Case Statements

What is a case statement?

It is a written document presenting a compelling and persuasive case for the “raison d’être” of your nonprofit (the reason for its existence) and why it is worthy of support.

Proven fund raising principles teach that case statements are most effective when they are bigger than your institution – meaning they present evidence that connects your mission with the future success or well-being of the greater good.

They also become valuable fund raising tools when customized to appeal to the interests and concerns of a specific audience.

Types of Case Statements

There are two main types of case statements – internal and external – with variations in-between.

The external or public case statement is well known as a valuable fund raising tool in campaigns, most often used at face-to-face meetings with prospects and donors; the “leave-behind” piece that works quietly after the solicitor leaves.

Normally created out of an internal case statement, the “public” case gives a convincing and realistic plan for achieving campaign objectives, and is persuasively crafted to appeal to a specific audience.

Unfortunately, the internal case statement is not as widely used, which is a great loss to nonprofits. Its primary use is to serve as a data bank of the most useful and compelling information on your mission, a valuable resource in the development of marketing and fund raising communications, e.g., grant proposals appeal letters, annual reports and more.

Also, when created with consensus and updated to keep current, the internal case statement will sit along side your strategic plan as the core of your organization’s identity, serving as a baseline for institutional evaluation, priority setting, and decision-making.

What is the process for writing a case statement?

My process will vary to meet organizational resources or the campaign timeline.
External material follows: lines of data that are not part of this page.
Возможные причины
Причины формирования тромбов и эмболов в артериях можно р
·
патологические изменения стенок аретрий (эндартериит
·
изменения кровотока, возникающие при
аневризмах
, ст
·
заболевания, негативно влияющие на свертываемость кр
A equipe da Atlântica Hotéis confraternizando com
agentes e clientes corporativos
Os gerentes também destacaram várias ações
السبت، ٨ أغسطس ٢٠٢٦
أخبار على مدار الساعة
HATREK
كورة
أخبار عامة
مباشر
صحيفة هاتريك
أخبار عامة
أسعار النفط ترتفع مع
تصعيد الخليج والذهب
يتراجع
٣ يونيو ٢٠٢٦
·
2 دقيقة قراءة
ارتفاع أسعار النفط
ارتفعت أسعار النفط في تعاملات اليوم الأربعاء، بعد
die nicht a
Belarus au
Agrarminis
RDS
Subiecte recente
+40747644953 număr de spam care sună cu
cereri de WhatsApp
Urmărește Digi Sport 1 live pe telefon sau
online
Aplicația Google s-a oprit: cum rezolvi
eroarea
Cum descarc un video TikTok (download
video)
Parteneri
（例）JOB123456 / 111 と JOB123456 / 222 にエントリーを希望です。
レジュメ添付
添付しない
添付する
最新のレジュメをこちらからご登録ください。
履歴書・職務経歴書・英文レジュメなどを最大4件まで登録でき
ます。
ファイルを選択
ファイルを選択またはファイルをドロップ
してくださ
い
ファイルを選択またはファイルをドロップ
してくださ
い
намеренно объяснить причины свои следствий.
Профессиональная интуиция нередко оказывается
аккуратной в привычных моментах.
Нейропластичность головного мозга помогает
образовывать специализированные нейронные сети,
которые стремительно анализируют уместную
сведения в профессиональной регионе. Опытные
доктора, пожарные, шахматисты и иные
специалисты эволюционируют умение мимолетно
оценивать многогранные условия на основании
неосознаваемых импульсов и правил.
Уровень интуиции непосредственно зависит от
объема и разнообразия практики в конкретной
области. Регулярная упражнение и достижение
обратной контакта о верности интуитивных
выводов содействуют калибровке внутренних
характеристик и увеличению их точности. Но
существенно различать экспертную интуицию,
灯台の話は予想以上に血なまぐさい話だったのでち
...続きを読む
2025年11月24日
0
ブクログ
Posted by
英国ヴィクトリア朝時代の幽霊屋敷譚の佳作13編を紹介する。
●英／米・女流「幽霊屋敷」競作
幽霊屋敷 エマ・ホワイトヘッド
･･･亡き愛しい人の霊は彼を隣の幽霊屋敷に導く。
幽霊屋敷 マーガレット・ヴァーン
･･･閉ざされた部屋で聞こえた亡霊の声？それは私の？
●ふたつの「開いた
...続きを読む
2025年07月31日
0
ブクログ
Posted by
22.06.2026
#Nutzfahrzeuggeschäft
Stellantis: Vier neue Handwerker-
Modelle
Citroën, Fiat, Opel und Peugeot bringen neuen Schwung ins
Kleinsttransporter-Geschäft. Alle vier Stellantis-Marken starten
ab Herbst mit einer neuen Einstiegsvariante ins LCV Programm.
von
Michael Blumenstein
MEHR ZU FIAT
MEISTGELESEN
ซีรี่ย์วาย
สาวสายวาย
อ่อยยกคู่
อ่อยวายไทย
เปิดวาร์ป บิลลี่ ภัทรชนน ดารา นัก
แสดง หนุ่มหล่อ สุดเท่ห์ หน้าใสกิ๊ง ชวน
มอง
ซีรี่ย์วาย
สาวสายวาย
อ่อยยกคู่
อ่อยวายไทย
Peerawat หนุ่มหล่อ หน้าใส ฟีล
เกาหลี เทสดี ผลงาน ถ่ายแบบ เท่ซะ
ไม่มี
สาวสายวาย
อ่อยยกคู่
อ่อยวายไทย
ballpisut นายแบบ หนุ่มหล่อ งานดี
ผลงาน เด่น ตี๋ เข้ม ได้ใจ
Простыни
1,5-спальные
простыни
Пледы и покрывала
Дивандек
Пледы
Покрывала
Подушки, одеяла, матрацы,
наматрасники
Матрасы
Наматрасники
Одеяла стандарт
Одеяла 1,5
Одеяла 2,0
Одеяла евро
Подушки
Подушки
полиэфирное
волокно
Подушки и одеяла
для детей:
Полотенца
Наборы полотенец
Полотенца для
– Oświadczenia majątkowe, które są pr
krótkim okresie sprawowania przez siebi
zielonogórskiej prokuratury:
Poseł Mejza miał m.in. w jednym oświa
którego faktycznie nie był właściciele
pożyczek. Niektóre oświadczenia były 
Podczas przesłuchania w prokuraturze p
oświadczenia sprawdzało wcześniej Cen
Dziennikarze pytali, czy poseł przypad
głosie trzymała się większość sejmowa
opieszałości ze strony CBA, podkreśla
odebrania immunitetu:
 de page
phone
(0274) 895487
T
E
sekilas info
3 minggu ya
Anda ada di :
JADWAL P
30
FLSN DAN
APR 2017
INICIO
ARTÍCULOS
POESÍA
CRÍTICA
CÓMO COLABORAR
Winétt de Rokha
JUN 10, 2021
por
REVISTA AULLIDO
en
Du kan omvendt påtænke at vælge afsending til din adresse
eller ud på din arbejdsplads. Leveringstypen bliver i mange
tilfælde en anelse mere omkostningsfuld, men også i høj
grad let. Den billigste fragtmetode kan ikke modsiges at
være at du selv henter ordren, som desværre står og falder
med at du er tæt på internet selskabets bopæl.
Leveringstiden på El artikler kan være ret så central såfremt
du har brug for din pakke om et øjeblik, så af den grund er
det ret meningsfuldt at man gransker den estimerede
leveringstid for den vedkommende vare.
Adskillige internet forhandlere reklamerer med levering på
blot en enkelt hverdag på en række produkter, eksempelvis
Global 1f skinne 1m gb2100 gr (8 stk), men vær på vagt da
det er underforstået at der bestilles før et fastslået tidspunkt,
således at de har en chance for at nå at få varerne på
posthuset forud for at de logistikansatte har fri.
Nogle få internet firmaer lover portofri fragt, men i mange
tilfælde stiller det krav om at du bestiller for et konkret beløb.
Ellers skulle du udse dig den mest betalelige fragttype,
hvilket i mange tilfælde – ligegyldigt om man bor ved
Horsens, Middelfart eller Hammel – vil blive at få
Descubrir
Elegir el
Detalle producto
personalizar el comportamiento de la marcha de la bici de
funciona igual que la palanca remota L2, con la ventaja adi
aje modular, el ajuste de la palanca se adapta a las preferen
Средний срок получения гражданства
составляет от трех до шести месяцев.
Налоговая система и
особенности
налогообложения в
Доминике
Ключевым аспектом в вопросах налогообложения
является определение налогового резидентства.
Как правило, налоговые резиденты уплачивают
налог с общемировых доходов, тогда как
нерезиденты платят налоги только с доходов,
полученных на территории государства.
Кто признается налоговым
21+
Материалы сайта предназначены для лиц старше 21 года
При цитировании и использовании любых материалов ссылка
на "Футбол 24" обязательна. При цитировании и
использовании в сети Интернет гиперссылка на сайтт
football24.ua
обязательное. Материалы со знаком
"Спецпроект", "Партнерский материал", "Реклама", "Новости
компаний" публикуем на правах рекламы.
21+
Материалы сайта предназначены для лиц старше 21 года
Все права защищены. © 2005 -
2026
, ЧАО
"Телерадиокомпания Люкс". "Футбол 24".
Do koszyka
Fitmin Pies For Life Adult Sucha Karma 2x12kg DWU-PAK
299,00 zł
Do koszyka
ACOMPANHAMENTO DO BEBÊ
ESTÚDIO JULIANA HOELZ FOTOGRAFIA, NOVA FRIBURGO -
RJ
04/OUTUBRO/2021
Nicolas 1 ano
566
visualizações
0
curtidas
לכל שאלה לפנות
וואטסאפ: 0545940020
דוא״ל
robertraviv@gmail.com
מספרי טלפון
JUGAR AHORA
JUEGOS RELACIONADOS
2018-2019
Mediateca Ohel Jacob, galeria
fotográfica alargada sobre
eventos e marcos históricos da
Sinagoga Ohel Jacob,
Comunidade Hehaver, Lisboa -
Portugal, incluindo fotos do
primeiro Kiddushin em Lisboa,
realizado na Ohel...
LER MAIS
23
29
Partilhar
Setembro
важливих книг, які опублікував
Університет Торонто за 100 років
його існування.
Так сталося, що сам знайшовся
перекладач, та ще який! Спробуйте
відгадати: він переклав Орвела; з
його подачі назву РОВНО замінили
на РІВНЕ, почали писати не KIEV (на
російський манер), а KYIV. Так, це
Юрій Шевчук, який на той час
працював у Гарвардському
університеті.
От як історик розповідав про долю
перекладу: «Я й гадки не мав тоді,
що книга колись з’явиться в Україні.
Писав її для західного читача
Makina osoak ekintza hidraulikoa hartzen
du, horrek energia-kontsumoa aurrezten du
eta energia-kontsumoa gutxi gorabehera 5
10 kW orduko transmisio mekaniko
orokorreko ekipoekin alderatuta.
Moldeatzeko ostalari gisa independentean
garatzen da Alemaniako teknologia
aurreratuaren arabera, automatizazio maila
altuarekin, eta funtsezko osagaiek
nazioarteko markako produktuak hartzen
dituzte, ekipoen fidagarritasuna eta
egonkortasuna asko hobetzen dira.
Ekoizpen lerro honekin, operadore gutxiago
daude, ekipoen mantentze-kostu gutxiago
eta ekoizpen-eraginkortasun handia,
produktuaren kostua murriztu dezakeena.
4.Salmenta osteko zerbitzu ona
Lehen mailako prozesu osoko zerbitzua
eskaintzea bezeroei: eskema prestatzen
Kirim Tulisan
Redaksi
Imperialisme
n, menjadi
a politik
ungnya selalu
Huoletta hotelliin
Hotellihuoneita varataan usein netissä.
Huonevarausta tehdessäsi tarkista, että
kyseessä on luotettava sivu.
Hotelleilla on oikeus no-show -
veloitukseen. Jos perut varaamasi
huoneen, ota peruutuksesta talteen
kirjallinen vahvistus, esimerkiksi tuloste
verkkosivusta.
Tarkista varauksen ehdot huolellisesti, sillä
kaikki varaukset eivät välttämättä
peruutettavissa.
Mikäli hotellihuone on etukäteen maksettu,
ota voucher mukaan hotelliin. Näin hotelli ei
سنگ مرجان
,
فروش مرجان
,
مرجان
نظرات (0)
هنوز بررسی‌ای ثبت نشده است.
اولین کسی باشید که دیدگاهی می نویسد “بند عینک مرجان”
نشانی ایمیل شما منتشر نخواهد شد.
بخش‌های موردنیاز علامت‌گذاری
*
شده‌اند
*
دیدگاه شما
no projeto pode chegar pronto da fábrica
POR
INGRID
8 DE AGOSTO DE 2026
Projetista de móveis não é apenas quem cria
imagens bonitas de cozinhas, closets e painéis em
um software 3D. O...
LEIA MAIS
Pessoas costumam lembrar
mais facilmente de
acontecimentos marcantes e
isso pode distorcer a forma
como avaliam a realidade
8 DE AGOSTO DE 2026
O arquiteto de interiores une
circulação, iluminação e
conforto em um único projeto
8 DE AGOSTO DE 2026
However, for a starting reference point, here is a comprehensive, four-phrase approach traditionally used with campaign committees.

Phase 1: Interviews & Discussion Meetings
The process begins with meetings and interviews with organizational leadership and/or the campaign committee. My goal is to build consensus, gather resources, and identify strategies and frameworks for building your case for support.

Phase 2: Research and Outline
In this stage, I conduct research and make an outline of the information, strategies, and frameworks relevant to making a persuasive case for support to each of your organization’s constituencies. I then submit the outline to designated leadership (usually the campaign committee) for evaluation and further refinement to help avoid the expense of future rewrites.

Phase 3: Internal Case Statement
My next step is to turn the research and outline (from Phase 2) into one large document that will serve inside your organization as a valuable information bank of the most useful and compelling data on your mission. It will also include strategies and frameworks to use when making a case to each of your organization’s constituencies.

When the draft is completed, you and/or the campaign committee will once again evaluate the content to determine that the case positions are compelling and answer the key questions for each constituency.

Phase 4: External Case Statement
In this final stage, I use the internal case statement to write a much shorter but compelling case for support of a specific project or campaign goal. Written for external (or public) use, the case is customized to the interests and concerns of a specific audience.

This phase often includes one or two rewrites of the document. When completed, the final copy may enter a creative design process to become a visually impressive booklet, or simply remain a word-document printed on plain paper.

How long does it take to write a case statement?

This project can range from three to six months or more, depending on the work stages requested and approval process established.


Thinking about having a qualified staff
member write the case statement?

Before you make that decision, consider these two points adapted from Designs for Fund Raising by Harold J. Seymour:

  1. The people who know the most about their project or organization are often the least qualified to write the case statement. Their viewpoint is generally too institutional, using internal jargon, and does not distinguish between significant and unimportant details. In addition, their writing habits are frequently geared towards scholarly dissertation and not the art of persuasion and promotion.
  2. Often stakeholders have not discussed the organization’s long-term vision or come to an agreement about campaign goals, fund raising strategies, schedule, budget, and more. Therefore, the process of creating a case statement can become the avenue for gaining group consensus, and the neutrality of an outside third party becomes an asset in facilitating this goal.”